(Records in a dataset)
.....

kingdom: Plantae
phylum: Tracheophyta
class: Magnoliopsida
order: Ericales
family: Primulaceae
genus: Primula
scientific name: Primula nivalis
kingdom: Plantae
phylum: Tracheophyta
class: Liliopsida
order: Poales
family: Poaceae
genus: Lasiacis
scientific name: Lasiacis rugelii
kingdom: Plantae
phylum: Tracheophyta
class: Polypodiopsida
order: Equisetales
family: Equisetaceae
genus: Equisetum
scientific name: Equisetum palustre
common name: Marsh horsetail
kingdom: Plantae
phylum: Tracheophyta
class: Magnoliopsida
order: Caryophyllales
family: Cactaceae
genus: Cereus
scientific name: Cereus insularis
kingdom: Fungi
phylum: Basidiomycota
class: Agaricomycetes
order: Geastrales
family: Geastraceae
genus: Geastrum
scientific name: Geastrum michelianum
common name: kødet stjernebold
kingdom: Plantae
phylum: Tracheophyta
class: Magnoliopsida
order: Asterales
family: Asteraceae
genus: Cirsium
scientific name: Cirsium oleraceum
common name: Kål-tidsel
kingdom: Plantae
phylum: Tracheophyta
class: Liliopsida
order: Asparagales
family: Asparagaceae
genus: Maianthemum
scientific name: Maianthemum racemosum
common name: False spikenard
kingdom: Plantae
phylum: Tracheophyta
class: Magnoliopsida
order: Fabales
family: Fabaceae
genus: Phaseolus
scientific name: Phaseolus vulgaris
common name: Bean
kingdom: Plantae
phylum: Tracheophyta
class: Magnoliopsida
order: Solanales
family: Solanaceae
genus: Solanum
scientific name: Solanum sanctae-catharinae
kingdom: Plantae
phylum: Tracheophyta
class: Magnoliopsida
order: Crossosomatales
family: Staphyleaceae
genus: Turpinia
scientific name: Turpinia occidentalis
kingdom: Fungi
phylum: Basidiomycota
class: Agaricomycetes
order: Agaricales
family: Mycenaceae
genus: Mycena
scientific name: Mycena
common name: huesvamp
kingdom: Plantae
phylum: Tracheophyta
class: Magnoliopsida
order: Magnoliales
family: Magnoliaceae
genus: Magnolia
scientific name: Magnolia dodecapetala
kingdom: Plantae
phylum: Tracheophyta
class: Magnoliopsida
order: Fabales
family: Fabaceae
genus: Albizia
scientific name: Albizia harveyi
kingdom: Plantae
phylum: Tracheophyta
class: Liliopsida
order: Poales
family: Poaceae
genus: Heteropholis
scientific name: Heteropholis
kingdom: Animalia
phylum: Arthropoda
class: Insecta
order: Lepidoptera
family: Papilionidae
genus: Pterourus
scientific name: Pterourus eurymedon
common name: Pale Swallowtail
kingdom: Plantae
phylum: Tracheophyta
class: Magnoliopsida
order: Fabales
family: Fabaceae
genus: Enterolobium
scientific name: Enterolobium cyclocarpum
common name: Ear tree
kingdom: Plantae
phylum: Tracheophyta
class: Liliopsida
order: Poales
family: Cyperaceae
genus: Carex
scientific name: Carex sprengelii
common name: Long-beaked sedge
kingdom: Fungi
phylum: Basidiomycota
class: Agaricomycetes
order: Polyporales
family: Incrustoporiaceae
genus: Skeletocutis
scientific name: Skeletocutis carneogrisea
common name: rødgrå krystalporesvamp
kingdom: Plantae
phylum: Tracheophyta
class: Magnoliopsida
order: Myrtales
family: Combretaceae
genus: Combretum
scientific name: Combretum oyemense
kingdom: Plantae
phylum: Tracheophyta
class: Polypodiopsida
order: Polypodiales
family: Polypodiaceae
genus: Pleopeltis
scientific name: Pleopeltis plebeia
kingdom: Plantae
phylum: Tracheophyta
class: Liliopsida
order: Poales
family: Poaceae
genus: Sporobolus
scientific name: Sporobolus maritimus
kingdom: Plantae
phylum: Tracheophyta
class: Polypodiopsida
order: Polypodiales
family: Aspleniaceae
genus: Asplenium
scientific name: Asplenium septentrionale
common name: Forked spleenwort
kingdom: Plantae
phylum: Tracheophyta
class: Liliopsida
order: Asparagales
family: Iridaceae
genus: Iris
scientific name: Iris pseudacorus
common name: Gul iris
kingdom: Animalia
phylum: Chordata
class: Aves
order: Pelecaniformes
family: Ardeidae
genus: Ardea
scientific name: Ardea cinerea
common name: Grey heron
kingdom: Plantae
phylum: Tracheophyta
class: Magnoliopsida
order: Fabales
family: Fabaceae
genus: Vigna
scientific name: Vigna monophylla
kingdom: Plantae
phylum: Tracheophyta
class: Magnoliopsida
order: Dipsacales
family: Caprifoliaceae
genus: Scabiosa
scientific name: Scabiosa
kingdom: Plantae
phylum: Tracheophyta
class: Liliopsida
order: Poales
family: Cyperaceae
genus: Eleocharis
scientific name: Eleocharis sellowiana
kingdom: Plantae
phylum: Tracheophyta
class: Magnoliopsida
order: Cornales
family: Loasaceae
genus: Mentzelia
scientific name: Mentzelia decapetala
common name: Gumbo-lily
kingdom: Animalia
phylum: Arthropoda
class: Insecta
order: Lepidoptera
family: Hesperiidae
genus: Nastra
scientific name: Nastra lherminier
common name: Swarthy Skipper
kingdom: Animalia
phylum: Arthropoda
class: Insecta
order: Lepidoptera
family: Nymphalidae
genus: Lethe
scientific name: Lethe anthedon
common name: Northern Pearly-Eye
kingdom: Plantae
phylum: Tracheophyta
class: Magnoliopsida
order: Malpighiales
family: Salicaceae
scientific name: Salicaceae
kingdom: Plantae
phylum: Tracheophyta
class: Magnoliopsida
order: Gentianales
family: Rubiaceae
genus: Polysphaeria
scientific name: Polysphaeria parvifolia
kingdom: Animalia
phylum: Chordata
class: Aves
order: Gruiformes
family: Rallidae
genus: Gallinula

.....

#### WORK REQUIRED
Write out all the lines above again, substituting "binomial name" for every "scientific name" and leaving the rest untouched.

#### WRITTEN ANSWER
kingdom: Plantae
phylum: Tracheophyta
class: Magnoliopsida
order: Ericales
family: Primulaceae
genus: Primula
binomial name: Primula nivalis
kingdom: Plantae
phylum: Tracheophyta
class: Liliopsida
order: Poales
family: Poaceae
genus: Lasiacis
binomial name: Lasiacis rugelii
kingdom: Plantae
phylum: Tracheophyta
class: Polypodiopsida
order: Equisetales
family: Equisetaceae
genus: Equisetum
binomial name: Equisetum palustre
common name: Marsh horsetail
kingdom: Plantae
phylum: Tracheophyta
class: Magnoliopsida
order: Caryophyllales
family: Cactaceae
genus: Cereus
binomial name: Cereus insularis
kingdom: Fungi
phylum: Basidiomycota
class: Agaricomycetes
order: Geastrales
family: Geastraceae
genus: Geastrum
binomial name: Geastrum michelianum
common name: kødet stjernebold
kingdom: Plantae
phylum: Tracheophyta
class: Magnoliopsida
order: Asterales
family: Asteraceae
genus: Cirsium
binomial name: Cirsium oleraceum
common name: Kål-tidsel
kingdom: Plantae
phylum: Tracheophyta
class: Liliopsida
order: Asparagales
family: Asparagaceae
genus: Maianthemum
binomial name: Maianthemum racemosum
common name: False spikenard
kingdom: Plantae
phylum: Tracheophyta
class: Magnoliopsida
order: Fabales
family: Fabaceae
genus: Phaseolus
binomial name: Phaseolus vulgaris
common name: Bean
kingdom: Plantae
phylum: Tracheophyta
class: Magnoliopsida
order: Solanales
family: Solanaceae
genus: Solanum
binomial name: Solanum sanctae-catharinae
kingdom: Plantae
phylum: Tracheophyta
class: Magnoliopsida
order: Crossosomatales
family: Staphyleaceae
genus: Turpinia
binomial name: Turpinia occidentalis
kingdom: Fungi
phylum: Basidiomycota
class: Agaricomycetes
order: Agaricales
family: Mycenaceae
genus: Mycena
binomial name: Mycena
common name: huesvamp
kingdom: Plantae
phylum: Tracheophyta
class: Magnoliopsida
order: Magnoliales
family: Magnoliaceae
genus: Magnolia
binomial name: Magnolia dodecapetala
kingdom: Plantae
phylum: Tracheophyta
class: Magnoliopsida
order: Fabales
family: Fabaceae
genus: Albizia
binomial name: Albizia harveyi
kingdom: Plantae
phylum: Tracheophyta
class: Liliopsida
order: Poales
family: Poaceae
genus: Heteropholis
binomial name: Heteropholis
kingdom: Animalia
phylum: Arthropoda
class: Insecta
order: Lepidoptera
family: Papilionidae
genus: Pterourus
binomial name: Pterourus eurymedon
common name: Pale Swallowtail
kingdom: Plantae
phylum: Tracheophyta
class: Magnoliopsida
order: Fabales
family: Fabaceae
genus: Enterolobium
binomial name: Enterolobium cyclocarpum
common name: Ear tree
kingdom: Plantae
phylum: Tracheophyta
class: Liliopsida
order: Poales
family: Cyperaceae
genus: Carex
binomial name: Carex sprengelii
common name: Long-beaked sedge
kingdom: Fungi
phylum: Basidiomycota
class: Agaricomycetes
order: Polyporales
family: Incrustoporiaceae
genus: Skeletocutis
binomial name: Skeletocutis carneogrisea
common name: rødgrå krystalporesvamp
kingdom: Plantae
phylum: Tracheophyta
class: Magnoliopsida
order: Myrtales
family: Combretaceae
genus: Combretum
binomial name: Combretum oyemense
kingdom: Plantae
phylum: Tracheophyta
class: Polypodiopsida
order: Polypodiales
family: Polypodiaceae
genus: Pleopeltis
binomial name: Pleopeltis plebeia
kingdom: Plantae
phylum: Tracheophyta
class: Liliopsida
order: Poales
family: Poaceae
genus: Sporobolus
binomial name: Sporobolus maritimus
kingdom: Plantae
phylum: Tracheophyta
class: Polypodiopsida
order: Polypodiales
family: Aspleniaceae
genus: Asplenium
binomial name: Asplenium septentrionale
common name: Forked spleenwort
kingdom: Plantae
phylum: Tracheophyta
class: Liliopsida
order: Asparagales
family: Iridaceae
genus: Iris
binomial name: Iris pseudacorus
common name: Gul iris
kingdom: Animalia
phylum: Chordata
class: Aves
order: Pelecaniformes
family: Ardeidae
genus: Ardea
binomial name: Ardea cinerea
common name: Grey heron
kingdom: Plantae
phylum: Tracheophyta
class: Magnoliopsida
order: Fabales
family: Fabaceae
genus: Vigna
binomial name: Vigna monophylla
kingdom: Plantae
phylum: Tracheophyta
class: Magnoliopsida
order: Dipsacales
family: Caprifoliaceae
genus: Scabiosa
binomial name: Scabiosa
kingdom: Plantae
phylum: Tracheophyta
class: Liliopsida
order: Poales
family: Cyperaceae
genus: Eleocharis
binomial name: Eleocharis sellowiana
kingdom: Plantae
phylum: Tracheophyta
class: Magnoliopsida
order: Cornales
family: Loasaceae
genus: Mentzelia
binomial name: Mentzelia decapetala
common name: Gumbo-lily
kingdom: Animalia
phylum: Arthropoda
class: Insecta
order: Lepidoptera
family: Hesperiidae
genus: Nastra
binomial name: Nastra lherminier
common name: Swarthy Skipper
kingdom: Animalia
phylum: Arthropoda
class: Insecta
order: Lepidoptera
family: Nymphalidae
genus: Lethe
binomial name: Lethe anthedon
common name: Northern Pearly-Eye
kingdom: Plantae
phylum: Tracheophyta
class: Magnoliopsida
order: Malpighiales
family: Salicaceae
binomial name: Salicaceae
kingdom: Plantae
phylum: Tracheophyta
class: Magnoliopsida
order: Gentianales
family: Rubiaceae
genus: Polysphaeria
binomial name: Polysphaeria parvifolia
kingdom: Animalia
phylum: Chordata
class: Aves
order: Gruiformes
family: Rallidae
genus: Gallinula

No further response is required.